Now, there is a distinction to be made between deadlifting and heavy deadlifting. The problem arises when lifters are always working up to their top single or double; this is ego lifting. They test their strength; they don’t really build it.
My typical sessions involve sub-maximal singles done at 75-85% of my personal best. I also use variants; these days my focus is on the snatch-grip deadlift, which is a fantastic lift to build power off the floor. My personal best is 440 lbs, so I will often do 6-10 singles using 350 lbs (80%) or 335 lbs, and will work up to 5 singles at 385 (87.5%) once a week. I fell into the ego trap once and performed 4 triples using 415, and it took me two weeks to recover from this! Barring such ecxeptions, there isn’t much ego lifting in my training; the weight is a tool to build strength. It is much easier on recovery, and I am well-trained enough to pull three times a week in the afore-mentioned style. I take a de-load week once every 3-4 weeks, using 50% or 60% for singles or doubles. This avoids building excessive fatigue.

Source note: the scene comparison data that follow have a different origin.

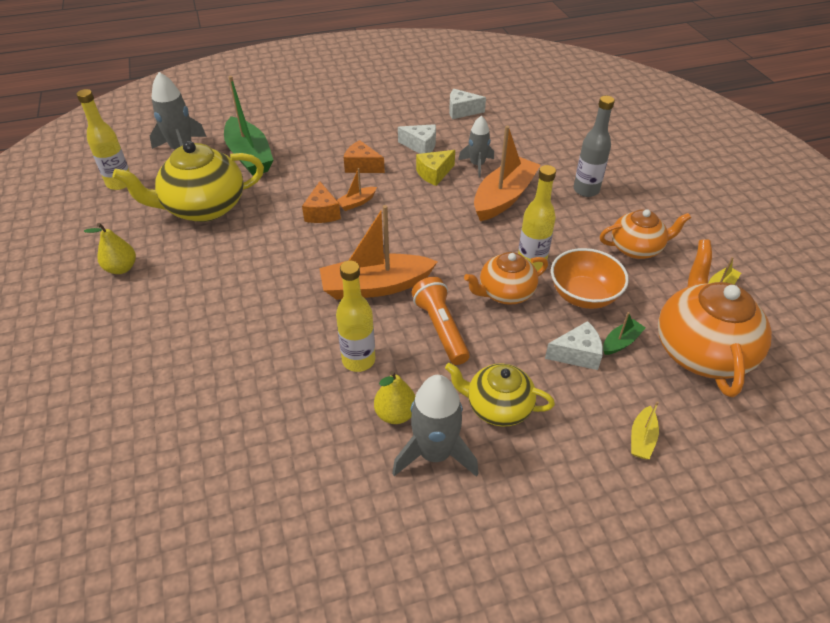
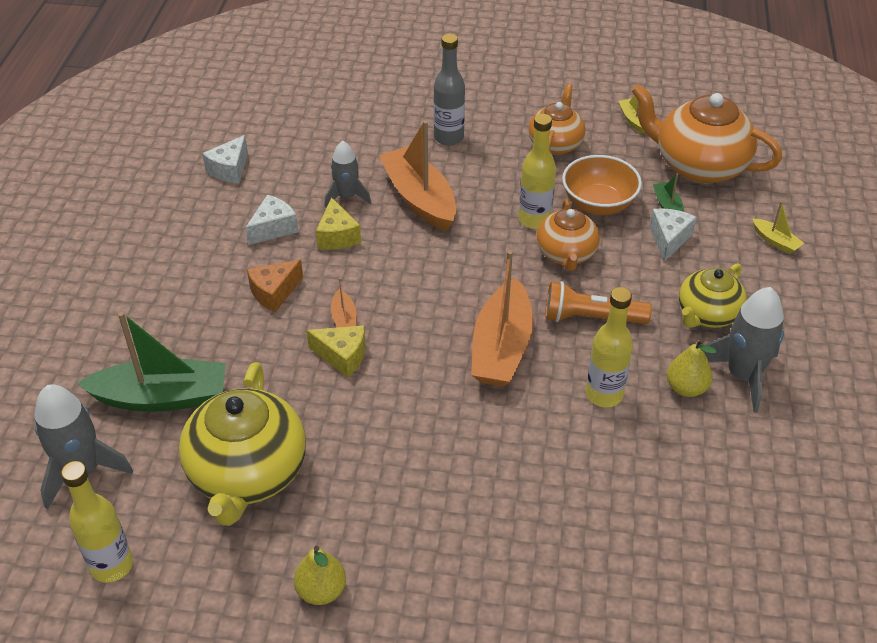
camera: 65 degrees left, 0 degrees up
(322, 213) = (342, 356): orange cheese -> yellow cheese

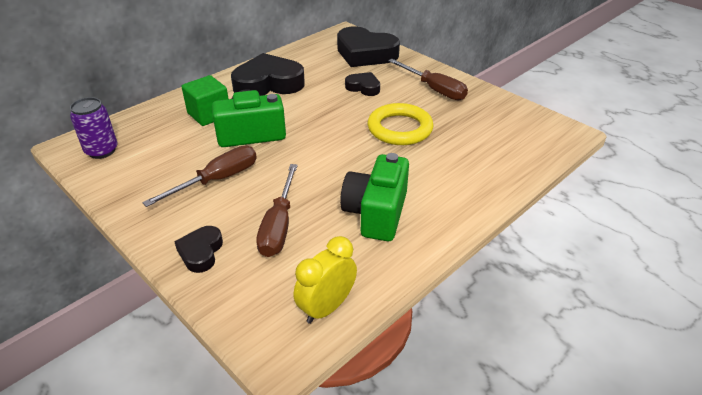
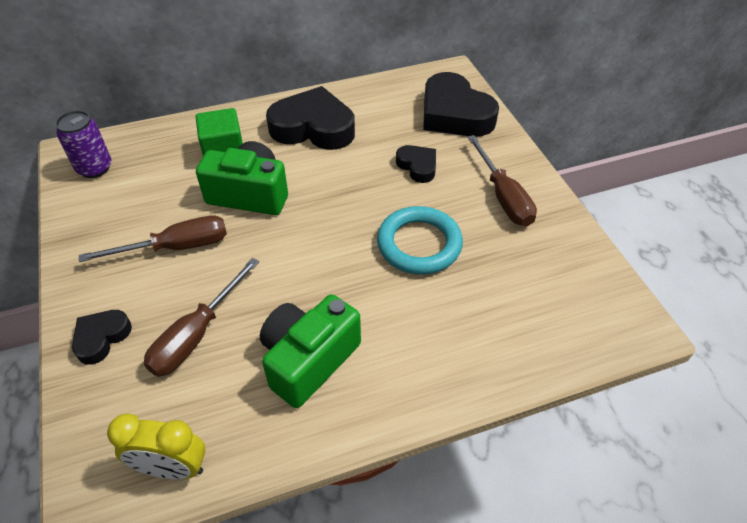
camera: 25 degrees right, 10 degrees up
(326, 307) = (172, 468): yellow clock -> yellow clock turned 150 degrees counterclockwise
(400, 128) = (419, 244): yellow ring -> turquoise ring

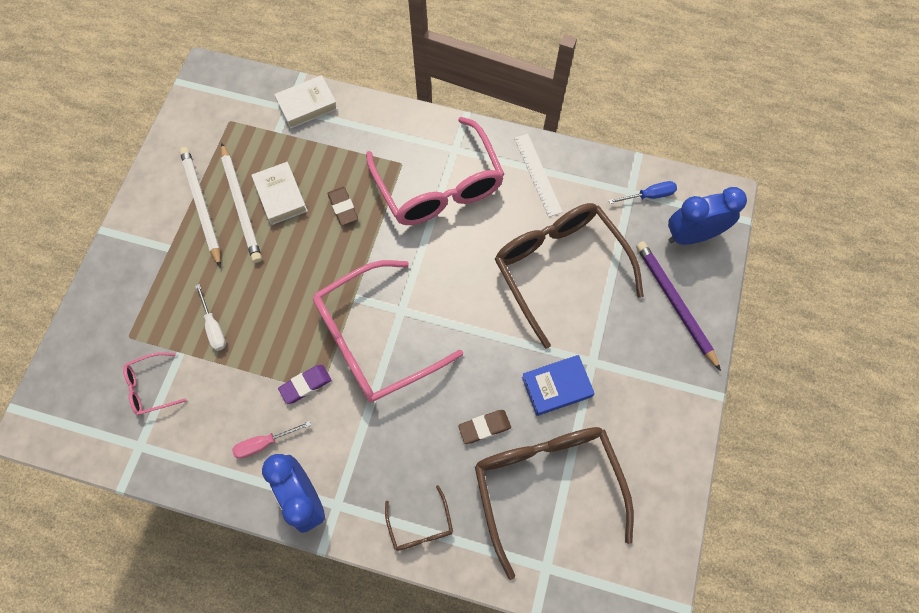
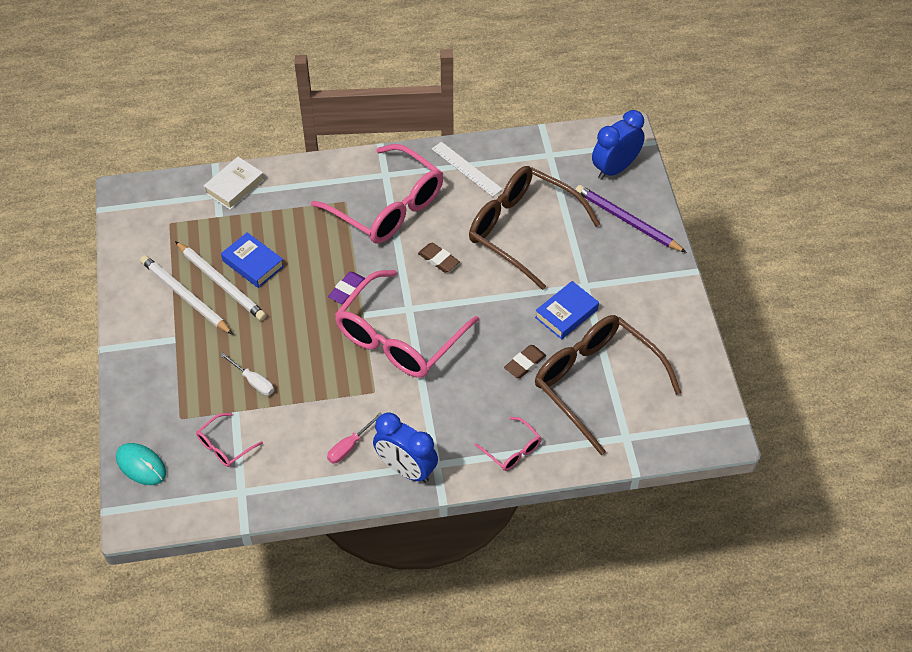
camera: 25 degrees left, 15 degrees down
(67, 372) = (141, 465): none -> turquoise mouse
(281, 196) = (253, 263): white book -> blue book
(305, 385) = (359, 392): purple eraser -> purple eraser (347, 290)
(343, 207) = (314, 252): brown eraser -> brown eraser (438, 259)
(420, 526) = (512, 450): brown glasses -> pink glasses
(649, 196) = (566, 152): blue screwdriver -> none

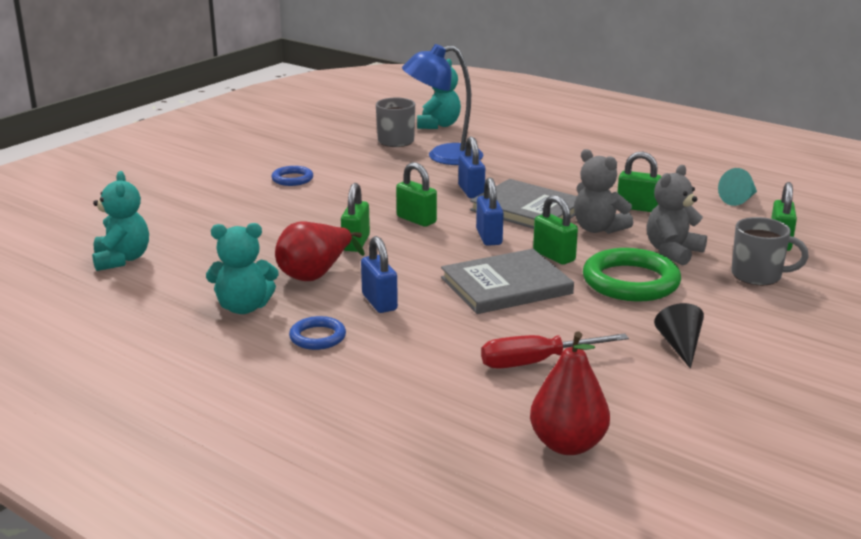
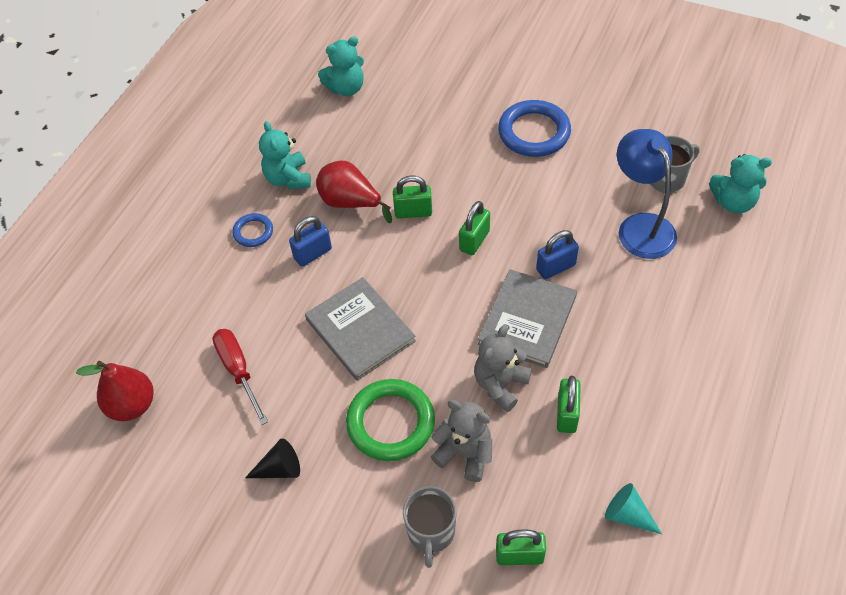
camera: 80 degrees right, 30 degrees up
(292, 179) = (534, 132): blue ring -> blue ring, size x1.89
(489, 237) = (453, 301): blue padlock -> none
(554, 256) = (427, 356): green padlock -> none

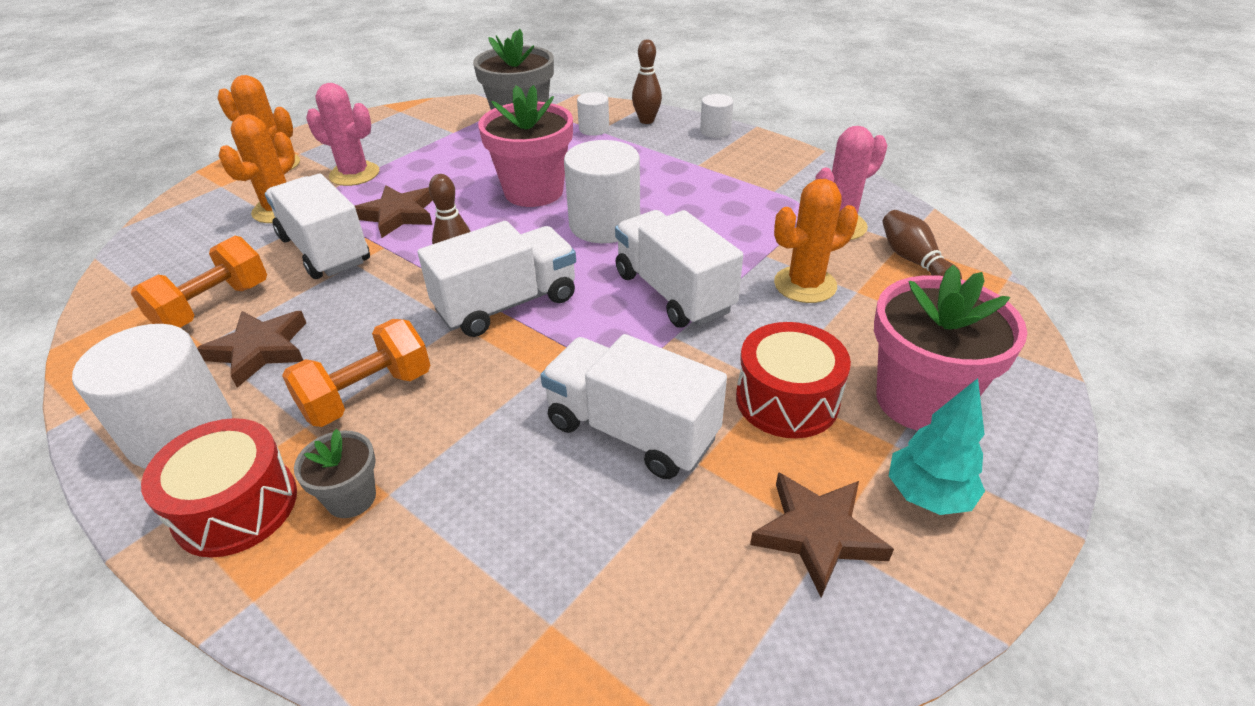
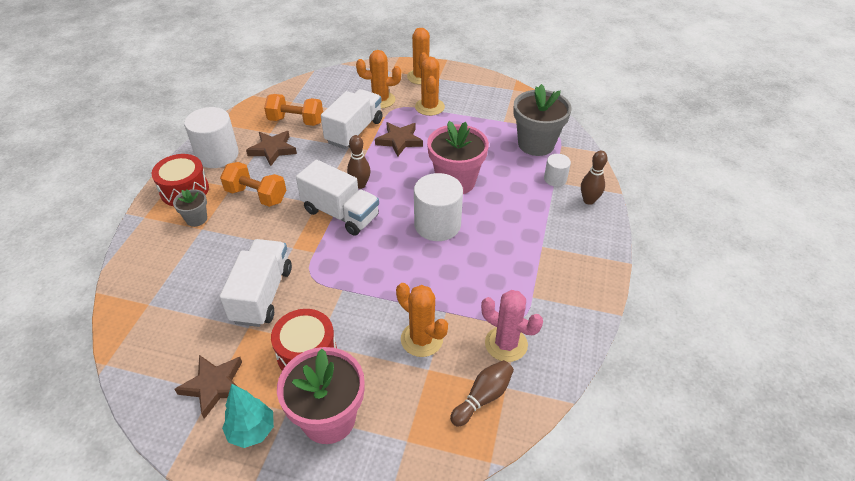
camera: 65 degrees right, 5 degrees up
(354, 174) = (429, 107): pink cactus -> orange cactus
(673, 292) = (383, 277): white truck -> none
(715, 131) = (601, 241): white cylinder -> none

Training deadlift with singles is a great way to develop the ability to rip a weight off the floor. I don’t think power cleans do much in that department, unless you are a total beginner. I train the clean in the low 200’s and my best conventional deadlift is currently 525 lbs. Not the same kind of weight at all. Snatch-grip deadlifts and farmer deadlifts (pulling using farmer implements, which calls for a ton of leg drive) will translate into greater leg drive, and so will the cumulative effect of repeatedly doing conventional singles in the 405-455 lb range (75-85% in my case).
So this author wants to do two exercises (and more than double the time) to replace the deadlift without even eliminating all risk. Sounds like a good trade people should definitely follow your advice.